Slamdance 2024: The Death Tour

Directed by Stephan Peterson and executive produced by Chris Jericho, The Death Tour immerses the viewer in the frozen tundra as a ragtag band of professional wrestlers take their show through remote Indigenous communities in Northern Manitoba. Dubbed ‘The Death Tour’, this annual trip is physically and emotionally gruelling for its performers, pushing them to their limits while offering them a chance to prove themselves in the world of pro wrestling.

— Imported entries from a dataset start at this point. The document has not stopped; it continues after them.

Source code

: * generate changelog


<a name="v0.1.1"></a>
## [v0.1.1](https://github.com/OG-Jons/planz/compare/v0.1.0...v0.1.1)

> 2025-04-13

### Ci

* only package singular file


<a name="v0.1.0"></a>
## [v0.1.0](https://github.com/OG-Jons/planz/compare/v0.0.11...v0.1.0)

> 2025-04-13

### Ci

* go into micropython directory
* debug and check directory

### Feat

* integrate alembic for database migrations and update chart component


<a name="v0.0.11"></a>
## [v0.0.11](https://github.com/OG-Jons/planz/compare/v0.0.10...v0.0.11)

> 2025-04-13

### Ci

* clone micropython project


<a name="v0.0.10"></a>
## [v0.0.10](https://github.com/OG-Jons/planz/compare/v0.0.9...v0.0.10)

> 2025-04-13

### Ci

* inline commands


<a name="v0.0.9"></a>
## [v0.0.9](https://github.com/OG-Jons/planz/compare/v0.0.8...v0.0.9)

Gripping from start to finish, The Death Tour delves into the corners of professional wrestling that aren’t making money in the ‘Big Leagues’. To these brave men and women, every show is an opportunity to grow as performers and people. With an unflinching eye, Tour watches the wrestlers push themselves beyond their physical limits as they move nightly across the treacherous terrain. (The scene where they’re travelling across a frozen lake is particularly terrifying.) At the same time, their physical exhaustion forces them to grapple with their personal issues in everyday life. While they portray heroes and villains in the ring, these are normal men and women who struggle with addiction and family issues.

But what truly makes this Tour worth taking is its eye on empowerment and hope. Braving the frigid elements, these wrestlers understand that their scripted live show provides more than entertainment for their audience. For these communities, the commitment of these performers become examples of heroism and strength. Their presence helps these youth know that they matter, offering encouragement in corners of the Canadian North that are often neglected. After all, these are communities that are wrestling with their own demons of depression, addiction and suicide due to their isolation.

But, more than this, these families also garner strength from representation. Through the presence of Indigenous performer Sage ‘The Matriarch’ Morin, the Tour takes on even deeper meaning as she becomes one who is fighting for them. To Morin, the opportunity to step into the ring is also an opportunity to empower these youth and let them see the success of one of their own. 

Because this Tour isn’t only about the show. It’s about wrestling with issues in real life.